**** Information supplied ****

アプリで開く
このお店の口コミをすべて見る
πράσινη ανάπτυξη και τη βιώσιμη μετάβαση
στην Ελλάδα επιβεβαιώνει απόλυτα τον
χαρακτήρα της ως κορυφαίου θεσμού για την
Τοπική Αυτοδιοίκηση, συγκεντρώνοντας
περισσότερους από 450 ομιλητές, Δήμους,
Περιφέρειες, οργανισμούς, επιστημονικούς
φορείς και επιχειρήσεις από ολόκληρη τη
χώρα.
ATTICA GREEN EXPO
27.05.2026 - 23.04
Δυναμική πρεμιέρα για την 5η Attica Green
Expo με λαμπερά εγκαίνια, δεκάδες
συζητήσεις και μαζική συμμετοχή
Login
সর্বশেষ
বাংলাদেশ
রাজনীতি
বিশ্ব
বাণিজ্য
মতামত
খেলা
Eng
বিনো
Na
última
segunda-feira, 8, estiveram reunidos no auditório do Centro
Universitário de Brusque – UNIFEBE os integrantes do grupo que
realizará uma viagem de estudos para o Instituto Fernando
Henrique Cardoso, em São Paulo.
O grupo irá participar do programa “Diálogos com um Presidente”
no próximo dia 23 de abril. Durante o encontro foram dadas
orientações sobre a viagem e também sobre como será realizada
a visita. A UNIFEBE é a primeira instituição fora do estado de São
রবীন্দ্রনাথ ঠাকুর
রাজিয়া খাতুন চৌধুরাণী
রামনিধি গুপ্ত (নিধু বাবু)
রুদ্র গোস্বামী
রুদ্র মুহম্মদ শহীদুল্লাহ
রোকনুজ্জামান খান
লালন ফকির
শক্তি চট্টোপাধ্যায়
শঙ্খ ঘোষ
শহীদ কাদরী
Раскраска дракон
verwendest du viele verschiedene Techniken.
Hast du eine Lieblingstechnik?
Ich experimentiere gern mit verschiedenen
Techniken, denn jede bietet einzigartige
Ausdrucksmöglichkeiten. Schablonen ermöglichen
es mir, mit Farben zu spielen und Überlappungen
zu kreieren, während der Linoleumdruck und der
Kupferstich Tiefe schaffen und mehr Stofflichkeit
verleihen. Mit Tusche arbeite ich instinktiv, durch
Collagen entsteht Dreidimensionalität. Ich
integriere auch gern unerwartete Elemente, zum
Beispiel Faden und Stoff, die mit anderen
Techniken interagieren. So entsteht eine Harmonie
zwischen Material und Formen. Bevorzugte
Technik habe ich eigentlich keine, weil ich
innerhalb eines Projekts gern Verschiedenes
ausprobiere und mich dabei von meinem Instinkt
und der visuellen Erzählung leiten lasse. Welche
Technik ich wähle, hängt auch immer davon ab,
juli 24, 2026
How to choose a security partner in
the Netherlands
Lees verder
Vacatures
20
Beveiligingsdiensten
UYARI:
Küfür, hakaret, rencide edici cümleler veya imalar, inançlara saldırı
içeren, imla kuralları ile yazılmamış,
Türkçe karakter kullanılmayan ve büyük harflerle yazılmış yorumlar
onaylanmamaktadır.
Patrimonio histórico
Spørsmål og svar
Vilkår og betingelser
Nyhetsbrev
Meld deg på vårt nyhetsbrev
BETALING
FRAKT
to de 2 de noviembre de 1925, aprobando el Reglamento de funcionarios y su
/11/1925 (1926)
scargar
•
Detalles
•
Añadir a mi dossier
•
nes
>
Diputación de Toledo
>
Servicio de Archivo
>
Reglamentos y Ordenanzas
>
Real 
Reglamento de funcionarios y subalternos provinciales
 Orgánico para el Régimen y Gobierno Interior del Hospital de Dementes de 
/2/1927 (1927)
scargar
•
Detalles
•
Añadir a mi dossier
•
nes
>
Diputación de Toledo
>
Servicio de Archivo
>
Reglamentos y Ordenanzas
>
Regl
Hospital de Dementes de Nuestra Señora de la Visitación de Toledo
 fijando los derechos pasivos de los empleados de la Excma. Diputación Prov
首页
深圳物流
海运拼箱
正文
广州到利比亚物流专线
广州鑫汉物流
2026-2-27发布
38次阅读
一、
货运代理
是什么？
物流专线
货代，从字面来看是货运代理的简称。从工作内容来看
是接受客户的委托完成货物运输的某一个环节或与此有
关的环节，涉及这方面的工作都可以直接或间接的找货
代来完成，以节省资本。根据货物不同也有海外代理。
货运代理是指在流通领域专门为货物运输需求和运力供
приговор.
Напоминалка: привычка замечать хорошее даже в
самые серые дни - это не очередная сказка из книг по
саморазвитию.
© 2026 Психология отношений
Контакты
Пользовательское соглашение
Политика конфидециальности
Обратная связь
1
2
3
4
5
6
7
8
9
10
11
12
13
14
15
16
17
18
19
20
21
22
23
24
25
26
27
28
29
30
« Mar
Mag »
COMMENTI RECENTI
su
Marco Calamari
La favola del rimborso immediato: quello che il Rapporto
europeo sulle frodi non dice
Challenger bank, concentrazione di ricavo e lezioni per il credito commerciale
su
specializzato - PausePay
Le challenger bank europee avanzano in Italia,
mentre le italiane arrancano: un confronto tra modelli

****

## Problem statement:
Set the lines down exactly, from the first line of the records to the line where "Patrimonio histórico" appears, with both ends kept.

## Written answer:
アプリで開く
このお店の口コミをすべて見る
πράσινη ανάπτυξη και τη βιώσιμη μετάβαση
στην Ελλάδα επιβεβαιώνει απόλυτα τον
χαρακτήρα της ως κορυφαίου θεσμού για την
Τοπική Αυτοδιοίκηση, συγκεντρώνοντας
περισσότερους από 450 ομιλητές, Δήμους,
Περιφέρειες, οργανισμούς, επιστημονικούς
φορείς και επιχειρήσεις από ολόκληρη τη
χώρα.
ATTICA GREEN EXPO
27.05.2026 - 23.04
Δυναμική πρεμιέρα για την 5η Attica Green
Expo με λαμπερά εγκαίνια, δεκάδες
συζητήσεις και μαζική συμμετοχή
Login
সর্বশেষ
বাংলাদেশ
রাজনীতি
বিশ্ব
বাণিজ্য
মতামত
খেলা
Eng
বিনো
Na
última
segunda-feira, 8, estiveram reunidos no auditório do Centro
Universitário de Brusque – UNIFEBE os integrantes do grupo que
realizará uma viagem de estudos para o Instituto Fernando
Henrique Cardoso, em São Paulo.
O grupo irá participar do programa “Diálogos com um Presidente”
no próximo dia 23 de abril. Durante o encontro foram dadas
orientações sobre a viagem e também sobre como será realizada
a visita. A UNIFEBE é a primeira instituição fora do estado de São
রবীন্দ্রনাথ ঠাকুর
রাজিয়া খাতুন চৌধুরাণী
রামনিধি গুপ্ত (নিধু বাবু)
রুদ্র গোস্বামী
রুদ্র মুহম্মদ শহীদুল্লাহ
রোকনুজ্জামান খান
লালন ফকির
শক্তি চট্টোপাধ্যায়
শঙ্খ ঘোষ
শহীদ কাদরী
Раскраска дракон
verwendest du viele verschiedene Techniken.
Hast du eine Lieblingstechnik?
Ich experimentiere gern mit verschiedenen
Techniken, denn jede bietet einzigartige
Ausdrucksmöglichkeiten. Schablonen ermöglichen
es mir, mit Farben zu spielen und Überlappungen
zu kreieren, während der Linoleumdruck und der
Kupferstich Tiefe schaffen und mehr Stofflichkeit
verleihen. Mit Tusche arbeite ich instinktiv, durch
Collagen entsteht Dreidimensionalität. Ich
integriere auch gern unerwartete Elemente, zum
Beispiel Faden und Stoff, die mit anderen
Techniken interagieren. So entsteht eine Harmonie
zwischen Material und Formen. Bevorzugte
Technik habe ich eigentlich keine, weil ich
innerhalb eines Projekts gern Verschiedenes
ausprobiere und mich dabei von meinem Instinkt
und der visuellen Erzählung leiten lasse. Welche
Technik ich wähle, hängt auch immer davon ab,
juli 24, 2026
How to choose a security partner in
the Netherlands
Lees verder
Vacatures
20
Beveiligingsdiensten
UYARI:
Küfür, hakaret, rencide edici cümleler veya imalar, inançlara saldırı
içeren, imla kuralları ile yazılmamış,
Türkçe karakter kullanılmayan ve büyük harflerle yazılmış yorumlar
onaylanmamaktadır.
Patrimonio histórico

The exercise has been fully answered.